Blanche refused to sit down again; she declared that she was so agitated by this charming news that she could not be quiet, and that she must presently take her departure. Meanwhile, she congratulated each of her friends half a dozen times; she kissed Mrs. Vivian again, she almost kissed Bernard; she inquired about details; she longed to hear all about Angela's "things." Of course, they would stop for the wedding; but meantime she must be very discreet; she must not intrude too much. Captain Lovelock addressed to Angela a few fragmentary, but well-intentioned, sentences, pulling his beard and fixing his eyes on the door-knob—an implement which presently turned in his manly fist, as he opened the door for his companion to withdraw. Blanche went away in a flutter of ejaculations and protestations which left our three friends in Mrs. Vivian's little drawing-room standing looking at each other as the door closed behind her.

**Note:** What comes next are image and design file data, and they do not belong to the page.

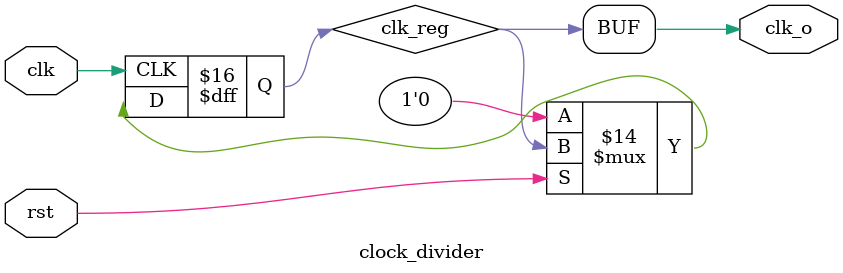
<source format=v>
module clock_divider(input clk,input rst,output clk_o);
parameter DV=4;
reg clk_reg;
reg[3:0] count;
always@(posedge clk)
begin
if(rst ==1'b0)
begin
clk_reg = 0;
count = 4'h0;
end
else
begin
if(count == (DV/2)-1)
begin
count <= 4'h0;
clk_reg <= clk_reg;
end
else
begin
count<=count+4'h1;
end
end
end
assign clk_o = clk_reg;
endmodule

</source>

"It certainly would have been better taste in him to tell her," said Bernard, frowning, "and not let other people see how little communication there is between them. It has mortified her."
"Poor Mr. Wright had his reasons," Mrs. Vivian suggested; and then she ventured to explain. "He still cares for Angela, and it was painful to him to talk about her marrying some one else."
This had been Bernard's own reflexion, and it was no more agreeable as Mrs. Vivian presented it; though Angela herself seemed indifferent to it—seemed, indeed, not to hear it, as if she were thinking of something else.
"We must simply marry as soon as possible; tomorrow, if necessary," said Bernard, with some causticity. "That's the best thing we can do for every one. When once Angela is married, Gordon will stop thinking of her. He will never permit his imagination to hover about a married woman; I am very sure of that. He doesn't approve of that sort of thing, and he has the same law for himself as for other people."
"It doesn't matter," said Angela simply.
"How do you mean, my daughter, it doesn't matter?"
"I don't feel obliged to feel so sorry for him now."
"Now? Pray, what has happened? I am more sorry than ever, since I have heard poor Blanche's dreadful tone about him."
The girl was silent a moment; then she shook her head, lightly.
"Her tone—her tone? Dearest mother, don't you see? She is intensely in love with him!"